• TASK GOAL: Copy out the text of all the rows below line for line, without changing a word, and leave out every picture line.

*** Opening of EXERCISE MATERIALS ***

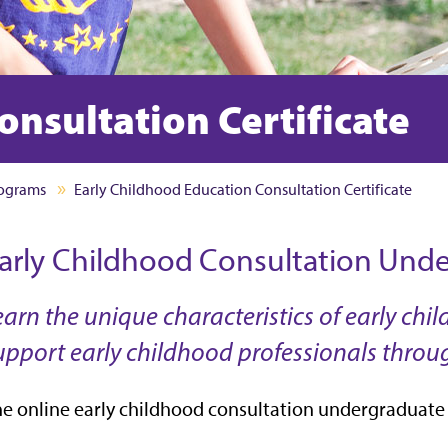
onsultation Certificate
rograms
Early Childhood Education Consultation Certificate
arly Childhood Consultation Under
earn the unique characteristics of early c
upport early childhood professionals throu
e online early childhood consultation undergraduate c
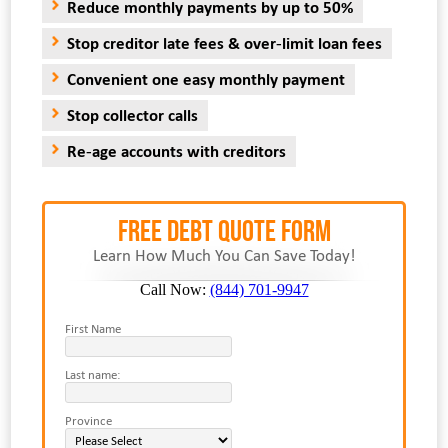
Reduce monthly payments by up to 50%
Stop creditor late fees & over-limit loan fees
Convenient one easy monthly payment
Stop collector calls
Re-age accounts with creditors
FREE Debt Quote Form
Learn How Much You Can Save Today!
Call Now:
(844) 701-9947
First Name
Last name:
Province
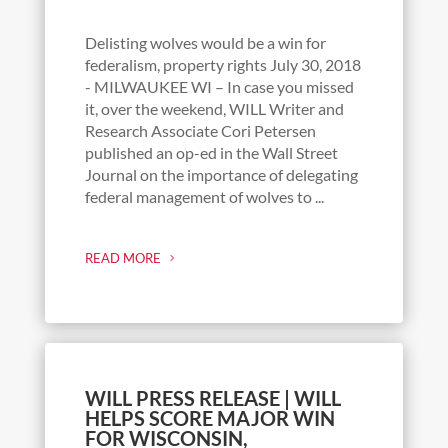
Delisting wolves would be a win for
federalism, property rights July 30, 2018
- MILWAUKEE WI – In case you missed
it, over the weekend, WILL Writer and
Research Associate Cori Petersen
published an op-ed in the Wall Street
Journal on the importance of delegating
federal management of wolves to ...
READ MORE
WILL PRESS RELEASE | WILL
HELPS SCORE MAJOR WIN
FOR WISCONSIN,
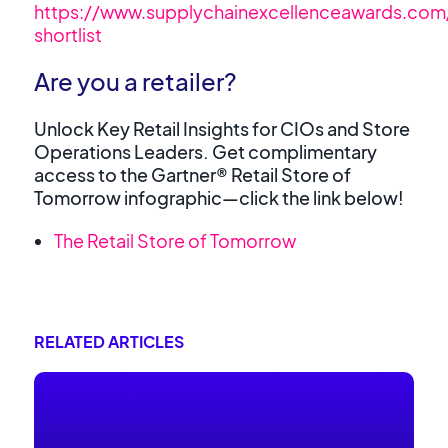
https://www.supplychainexcellenceawards.co
shortlist
Are you a retailer?
Unlock Key Retail Insights for CIOs and Store
Operations Leaders. Get complimentary
access to the Gartner® Retail Store of
Tomorrow infographic—click the link below!
The Retail Store of Tomorrow
RELATED ARTICLES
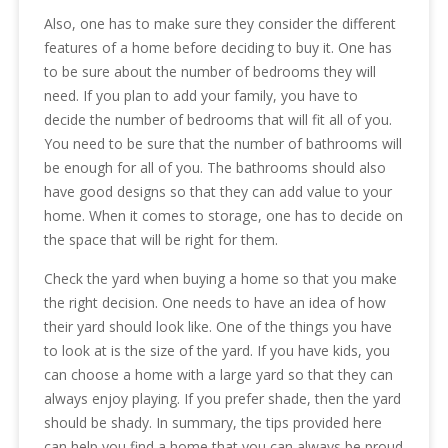
Also, one has to make sure they consider the different
features of a home before deciding to buy it. One has
to be sure about the number of bedrooms they will
need. If you plan to add your family, you have to
decide the number of bedrooms that will fit all of you.
You need to be sure that the number of bathrooms will
be enough for all of you. The bathrooms should also
have good designs so that they can add value to your
home. When it comes to storage, one has to decide on
the space that will be right for them.
Check the yard when buying a home so that you make
the right decision. One needs to have an idea of how
their yard should look like. One of the things you have
to look at is the size of the yard. If you have kids, you
can choose a home with a large yard so that they can
always enjoy playing. If you prefer shade, then the yard
should be shady. In summary, the tips provided here
can help you find a home that you can always be proud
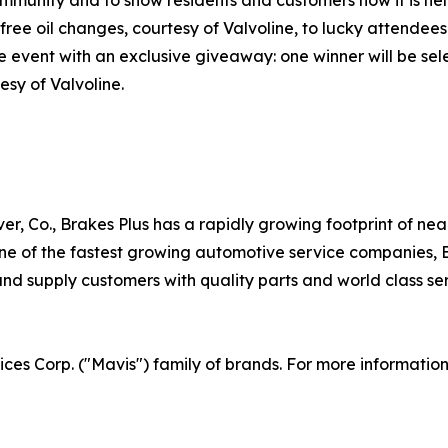
free oil changes, courtesy of Valvoline, to lucky attendees
he event with an exclusive giveaway: one winner will be s
esy of Valvoline.
er, Co., Brakes Plus has a rapidly growing footprint of ne
 of the fastest growing automotive service companies, Br
d supply customers with quality parts and world class serv
vices Corp. ("Mavis") family of brands. For more informatio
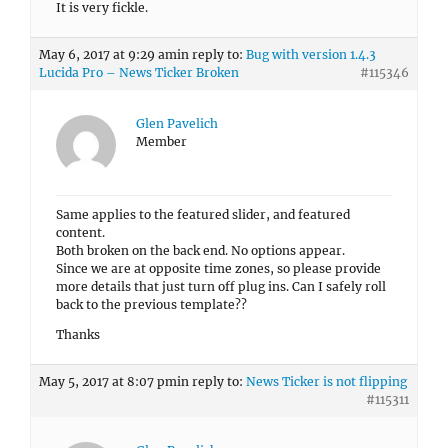
It is very fickle.
May 6, 2017 at 9:29 am
in reply to:
Bug with version 1.4.3
Lucida Pro – News Ticker Broken
#115346
Glen Pavelich
Member
Same applies to the featured slider, and featured
content.
Both broken on the back end. No options appear.
Since we are at opposite time zones, so please provide
more details that just turn off plug ins. Can I safely roll
back to the previous template??
Thanks
May 5, 2017 at 8:07 pm
in reply to:
News Ticker is not flipping
#115311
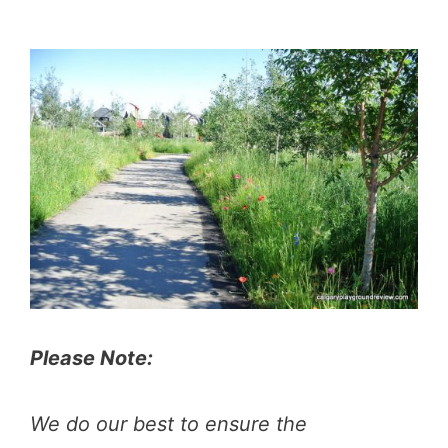
Please Note:
We do our best to ensure the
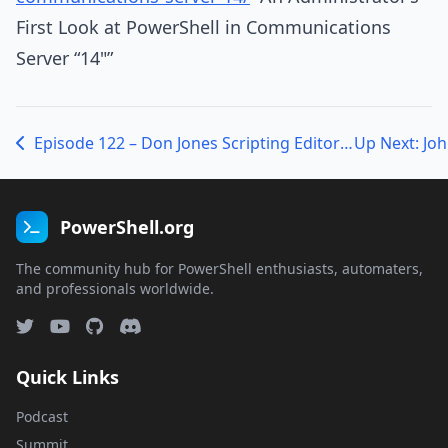
First Look at PowerShell in Communications
Server “14"”
Episode 122 – Don Jones Scripting Editor Shoot-Out
Up Next: Joh
PowerShell.org
The community hub for PowerShell enthusiasts, automaters,
and professionals worldwide.
Quick Links
Podcast
Summit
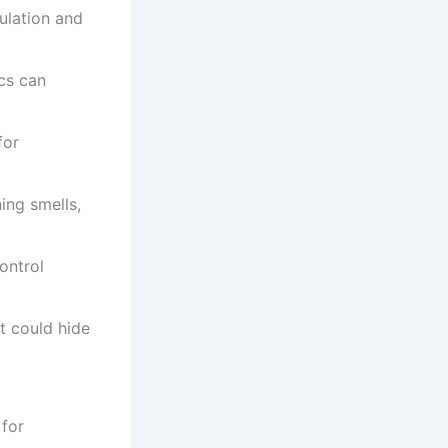
ulation and
ics can
for
ing smells,
ontrol
t could hide
for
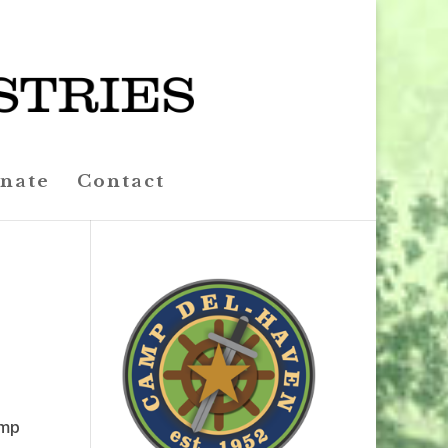
nate
Contact
amp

*** Close of EXERCISE MATERIALS ***

• RESPONSE BELOW:
onsultation Certificate
rograms
Early Childhood Education Consultation Certificate
arly Childhood Consultation Under
earn the unique characteristics of early c
upport early childhood professionals throu
e online early childhood consultation undergraduate c
Reduce monthly payments by up to 50%
Stop creditor late fees & over-limit loan fees
Convenient one easy monthly payment
Stop collector calls
Re-age accounts with creditors
FREE Debt Quote Form
Learn How Much You Can Save Today!
Call Now:
(844) 701-9947
First Name
Last name:
Province
Delisting wolves would be a win for
federalism, property rights July 30, 2018
- MILWAUKEE WI – In case you missed
it, over the weekend, WILL Writer and
Research Associate Cori Petersen
published an op-ed in the Wall Street
Journal on the importance of delegating
federal management of wolves to ...
READ MORE
WILL PRESS RELEASE | WILL
HELPS SCORE MAJOR WIN
FOR WISCONSIN,
https://www.supplychainexcellenceawards.co
shortlist
Are you a retailer?
Unlock Key Retail Insights for CIOs and Store
Operations Leaders. Get complimentary
access to the Gartner® Retail Store of
Tomorrow infographic—click the link below!
The Retail Store of Tomorrow
RELATED ARTICLES
Also, one has to make sure they consider the different
features of a home before deciding to buy it. One has
to be sure about the number of bedrooms they will
need. If you plan to add your family, you have to
decide the number of bedrooms that will fit all of you.
You need to be sure that the number of bathrooms will
be enough for all of you. The bathrooms should also
have good designs so that they can add value to your
home. When it comes to storage, one has to decide on
the space that will be right for them.
Check the yard when buying a home so that you make
the right decision. One needs to have an idea of how
their yard should look like. One of the things you have
to look at is the size of the yard. If you have kids, you
can choose a home with a large yard so that they can
always enjoy playing. If you prefer shade, then the yard
should be shady. In summary, the tips provided here
can help you find a home that you can always be proud
free oil changes, courtesy of Valvoline, to lucky attendees
he event with an exclusive giveaway: one winner will be s
esy of Valvoline.
er, Co., Brakes Plus has a rapidly growing footprint of ne
 of the fastest growing automotive service companies, Br
d supply customers with quality parts and world class serv
vices Corp. ("Mavis") family of brands. For more informatio
It is very fickle.
May 6, 2017 at 9:29 am
in reply to:
Bug with version 1.4.3
Lucida Pro – News Ticker Broken
#115346
Glen Pavelich
Member
Same applies to the featured slider, and featured
content.
Both broken on the back end. No options appear.
Since we are at opposite time zones, so please provide
more details that just turn off plug ins. Can I safely roll
back to the previous template??
Thanks
May 5, 2017 at 8:07 pm
in reply to:
News Ticker is not flipping
#115311
Please Note:
We do our best to ensure the
First Look at PowerShell in Communications
Server “14"”
Episode 122 – Don Jones Scripting Editor Shoot-Out
Up Next: Joh
PowerShell.org
The community hub for PowerShell enthusiasts, automaters,
and professionals worldwide.
Quick Links
Podcast
Summit
ulation and
ics can
for
ing smells,
ontrol
t could hide
for
nate
Contact
amp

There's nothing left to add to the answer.